One of the things that my family bonds over more than anything else is football. It’s such a huge part of American culture today that I’m sure most people can share a story at least somewhat similar to mine.
On the same day that we give thanks for all that we have and commemorate one of the first feasts to take place on American soil, we watch football, right?
I’ve heard it said that football players are like modern-day gladiators, and I think the way many Americans go crazy about the game and the atmosphere at a football stadium on game day prove that to be a fair comparison to the old Roman spectacle.
If anyone’s crazy about football it’s the Joseph family. Don’t look at me; I was born into it.
My parents would go to games all the time in the ‘80s and ‘90s with my Uncle Keith and Aunt Diane. They were at the largest comeback in NFL history when the Bills rallied to beat the Houston Oilers in 1993.
The extended family Super Bowl parties were also something I unfortunately missed, but I’ve gotten to hear all about those too. The Bills went to the Super Bowl four years in a row in the early ‘90s and lost each one.
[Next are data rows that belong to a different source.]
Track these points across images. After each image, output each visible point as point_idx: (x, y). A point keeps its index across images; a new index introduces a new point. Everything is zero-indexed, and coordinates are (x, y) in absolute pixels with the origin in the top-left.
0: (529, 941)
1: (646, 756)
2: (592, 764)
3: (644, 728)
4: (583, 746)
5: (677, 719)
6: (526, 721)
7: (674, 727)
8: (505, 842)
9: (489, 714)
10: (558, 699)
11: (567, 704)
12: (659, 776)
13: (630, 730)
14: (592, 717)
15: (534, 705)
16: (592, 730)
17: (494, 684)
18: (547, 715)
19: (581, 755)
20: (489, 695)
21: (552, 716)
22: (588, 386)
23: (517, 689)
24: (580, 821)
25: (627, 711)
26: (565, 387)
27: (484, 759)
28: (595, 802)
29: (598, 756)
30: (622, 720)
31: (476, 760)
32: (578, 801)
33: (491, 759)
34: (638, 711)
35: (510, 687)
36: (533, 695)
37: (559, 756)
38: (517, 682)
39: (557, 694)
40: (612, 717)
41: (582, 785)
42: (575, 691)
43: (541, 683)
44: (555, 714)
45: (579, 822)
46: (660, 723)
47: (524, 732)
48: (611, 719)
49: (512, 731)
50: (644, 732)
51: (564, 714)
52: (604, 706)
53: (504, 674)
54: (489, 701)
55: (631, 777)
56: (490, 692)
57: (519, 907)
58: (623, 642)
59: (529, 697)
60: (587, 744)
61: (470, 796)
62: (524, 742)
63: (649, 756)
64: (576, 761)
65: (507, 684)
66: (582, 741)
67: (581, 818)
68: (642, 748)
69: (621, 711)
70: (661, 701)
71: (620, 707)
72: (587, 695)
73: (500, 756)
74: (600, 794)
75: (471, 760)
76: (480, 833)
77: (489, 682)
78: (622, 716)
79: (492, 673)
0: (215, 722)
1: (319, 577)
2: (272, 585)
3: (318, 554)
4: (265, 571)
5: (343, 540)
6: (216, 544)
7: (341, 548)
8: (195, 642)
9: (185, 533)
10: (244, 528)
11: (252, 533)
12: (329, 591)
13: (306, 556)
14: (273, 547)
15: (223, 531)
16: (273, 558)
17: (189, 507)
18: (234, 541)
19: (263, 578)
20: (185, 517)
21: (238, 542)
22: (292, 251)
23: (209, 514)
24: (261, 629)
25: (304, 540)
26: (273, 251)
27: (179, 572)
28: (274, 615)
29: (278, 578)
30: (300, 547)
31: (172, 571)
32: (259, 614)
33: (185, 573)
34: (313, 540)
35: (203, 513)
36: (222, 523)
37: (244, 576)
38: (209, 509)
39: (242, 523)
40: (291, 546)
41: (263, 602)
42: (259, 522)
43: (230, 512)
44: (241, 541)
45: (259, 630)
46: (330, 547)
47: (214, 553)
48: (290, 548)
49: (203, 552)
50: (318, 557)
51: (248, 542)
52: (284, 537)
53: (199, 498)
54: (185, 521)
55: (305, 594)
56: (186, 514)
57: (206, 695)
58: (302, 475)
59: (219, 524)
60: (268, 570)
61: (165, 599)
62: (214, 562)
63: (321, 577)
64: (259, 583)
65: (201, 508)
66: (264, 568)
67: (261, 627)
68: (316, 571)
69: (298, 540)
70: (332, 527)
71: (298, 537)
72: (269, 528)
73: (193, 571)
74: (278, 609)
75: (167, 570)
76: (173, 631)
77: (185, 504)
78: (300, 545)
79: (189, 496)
Still, every year was THE year; the whole family could just feel it. If the Bills were winning, everybody had to keep the seat that they had in the living room, and God forbid somebody mess with that good juju.
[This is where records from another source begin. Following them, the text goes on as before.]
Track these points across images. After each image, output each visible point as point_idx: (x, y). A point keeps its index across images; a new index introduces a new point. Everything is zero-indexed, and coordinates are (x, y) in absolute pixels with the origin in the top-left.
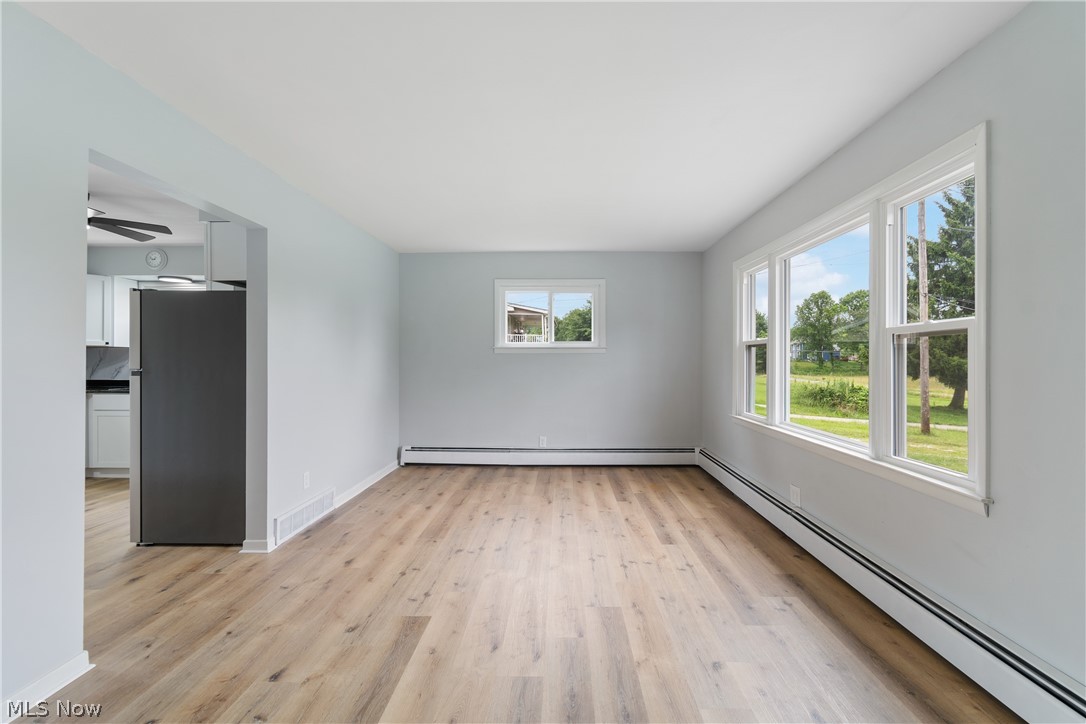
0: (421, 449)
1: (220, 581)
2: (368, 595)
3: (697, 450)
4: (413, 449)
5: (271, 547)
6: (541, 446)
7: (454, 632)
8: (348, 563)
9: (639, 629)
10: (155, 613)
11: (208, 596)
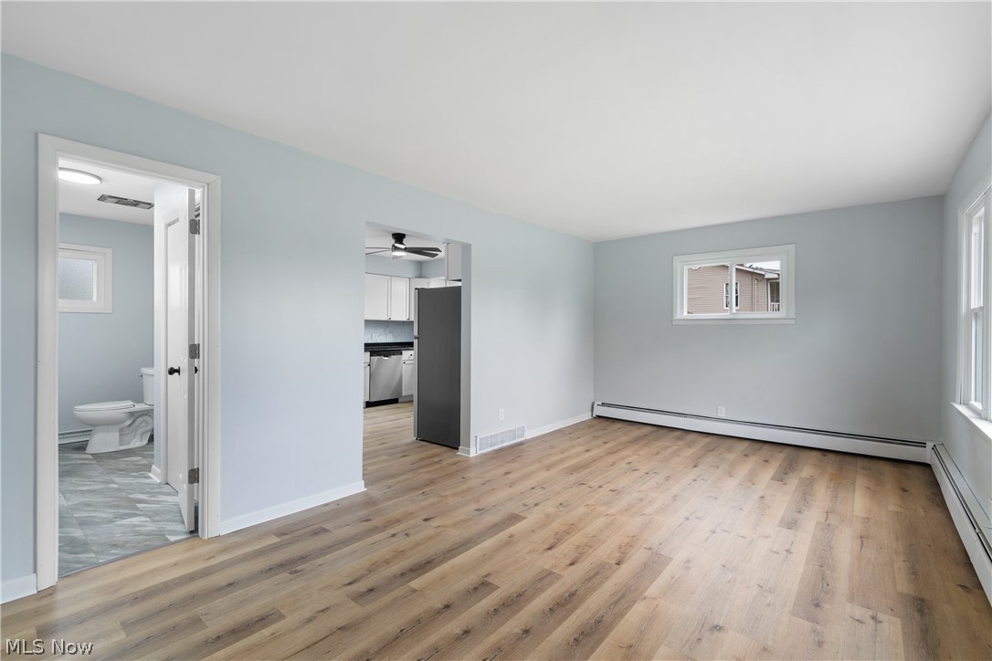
0: (610, 405)
1: (438, 466)
2: (504, 493)
3: (930, 445)
4: (603, 404)
5: (473, 454)
6: (719, 416)
7: (533, 531)
8: (507, 473)
9: (673, 578)
10: (401, 474)
11: (428, 472)
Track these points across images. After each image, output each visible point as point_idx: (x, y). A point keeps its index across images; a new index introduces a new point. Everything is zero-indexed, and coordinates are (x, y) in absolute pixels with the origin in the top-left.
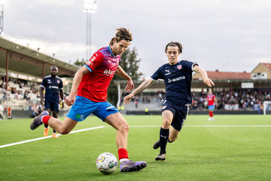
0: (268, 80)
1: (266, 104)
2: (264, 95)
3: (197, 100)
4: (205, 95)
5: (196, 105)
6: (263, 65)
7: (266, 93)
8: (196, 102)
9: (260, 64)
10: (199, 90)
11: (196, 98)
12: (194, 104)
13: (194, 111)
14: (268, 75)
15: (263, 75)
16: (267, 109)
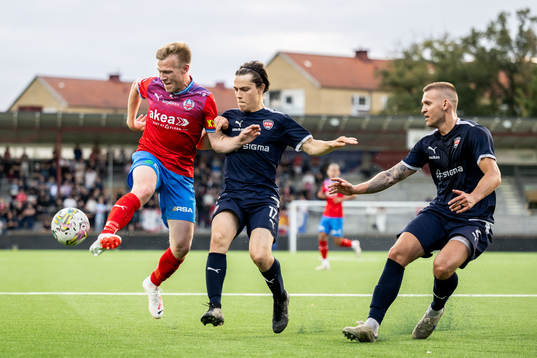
0: (307, 116)
1: (298, 209)
2: (292, 174)
3: (35, 192)
4: (65, 170)
5: (30, 212)
6: (289, 61)
7: (298, 170)
8: (32, 199)
9: (277, 55)
10: (45, 153)
11: (32, 184)
12: (25, 205)
13: (23, 232)
14: (308, 101)
15: (289, 100)
16: (301, 229)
The Bills’ first Super Bowl loss in 1990 will forever live in infamy and would set a disappointing precedent for the next 26 years (and let’s hope not eternity) when Bills kicker Scott Norwood’s potentially game-winning field goal attempt missed wide right and handed the New York Giants the win.
Tears were shed at the first ever Joseph family Super Bowl party. According to my mom, people helped clean up in near-silence and left.
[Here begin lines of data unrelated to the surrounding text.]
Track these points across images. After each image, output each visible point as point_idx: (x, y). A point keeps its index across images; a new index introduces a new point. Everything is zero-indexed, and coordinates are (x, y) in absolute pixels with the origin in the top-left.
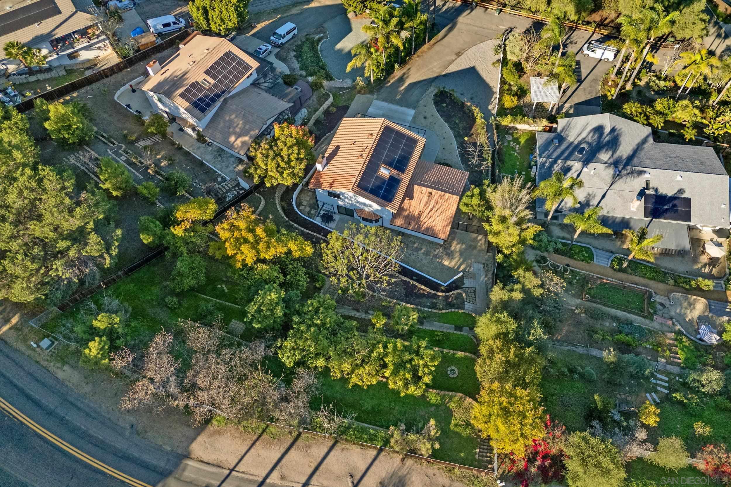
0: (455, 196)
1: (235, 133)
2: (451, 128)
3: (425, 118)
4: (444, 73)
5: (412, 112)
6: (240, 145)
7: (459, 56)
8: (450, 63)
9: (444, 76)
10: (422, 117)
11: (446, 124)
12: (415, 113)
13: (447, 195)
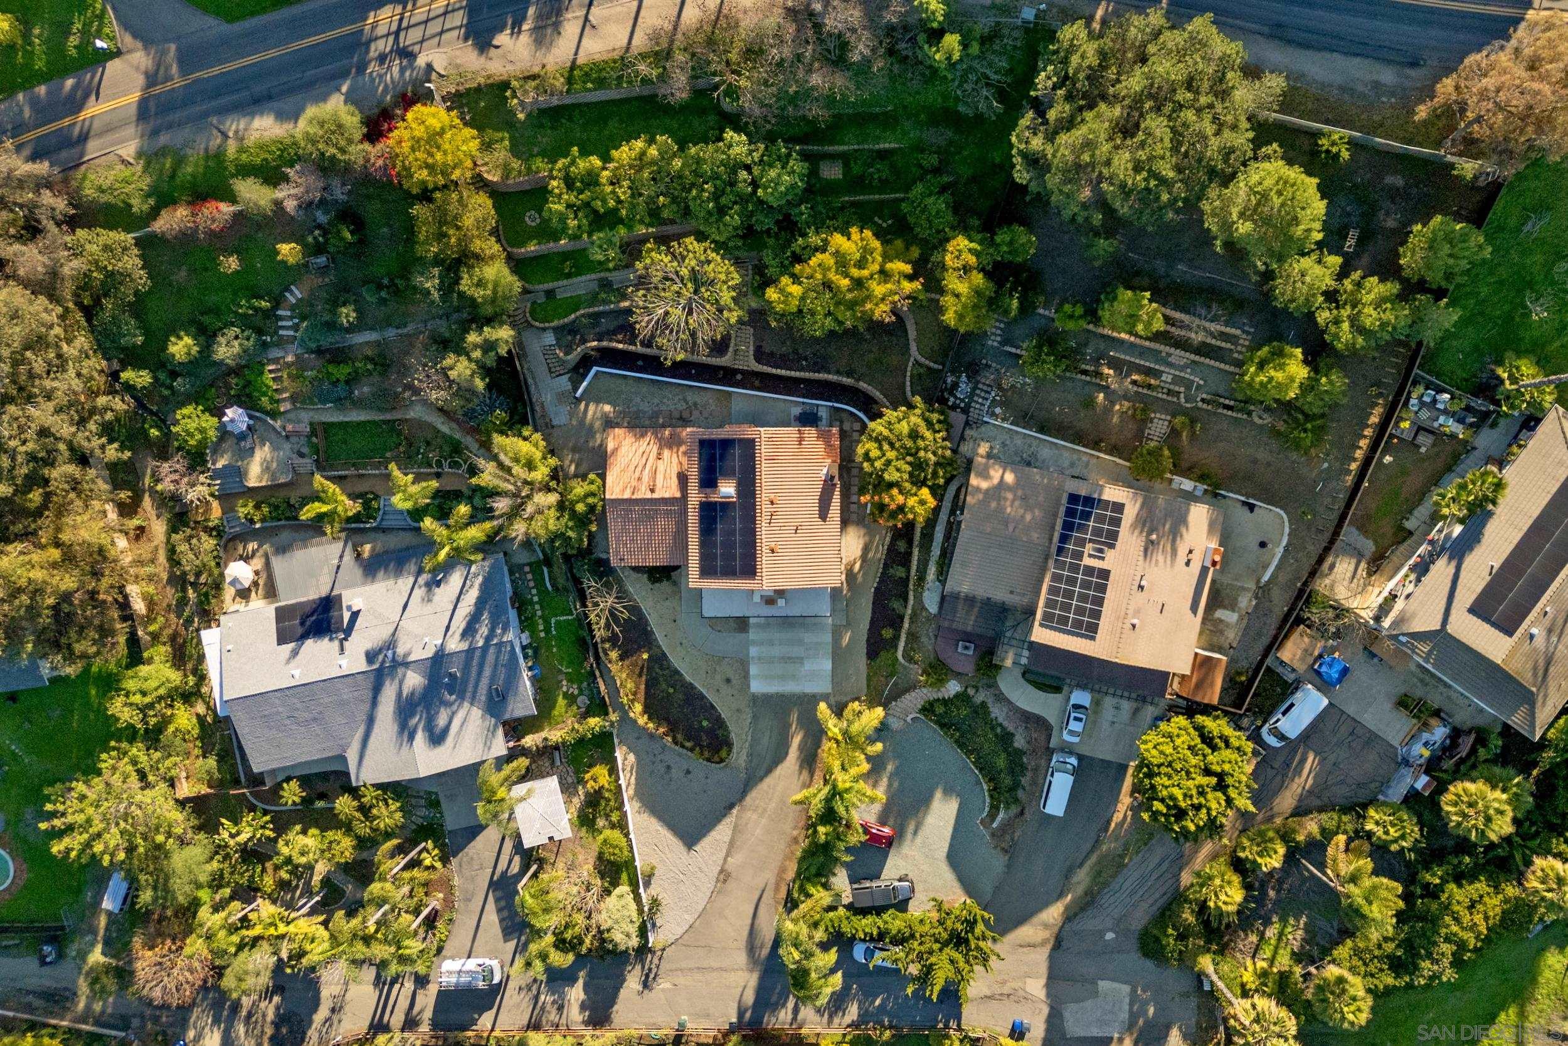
0: (613, 497)
1: (1009, 488)
2: (677, 672)
3: (728, 681)
4: (735, 811)
5: (757, 686)
6: (992, 473)
7: (722, 871)
8: (732, 844)
9: (731, 806)
10: (734, 682)
11: (688, 678)
12: (749, 686)
13: (627, 495)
The Bills left the losers in each of their next three consecutive Super Bowl appearances and none of those scores were nearly as close.
Unable to cope with any more heartbreak, my parents decided it was time to start a family and in 1995 I was born. A couple years later as a little kid, I decided that because I liked pirates that I was a Tampa Bay Buccaneers fan. My parents couldn’t figure out where they had gone wrong in raising me. It was particularly amusing that the Buccaneers went on to win the Super Bowl in 2003 and my parents couldn’t believe my luck.
Of course I still like pirates, but I now keep my seafaring interests separate from my football interests and suffer with the rest of the family as a Bills fan. When I say suffer, I mean it.
The Bills have really sucked some years and we haven’t made the playoffs this millennium. But I love that our sad plight as Bills fans is a pastime our entire extended family shares and continues to bring us together year after year.
As early as it is, they’re actually turning the season around this year. I won’t get my hopes up just yet, but the Bills did shut out the Patriots last week in New England, and nobody has crushed Bills fans’ dreams like the Patriots over the years.
Still, no matter how things turn out this season, next year will be THE year yet again, and nobody is convincing my family otherwise.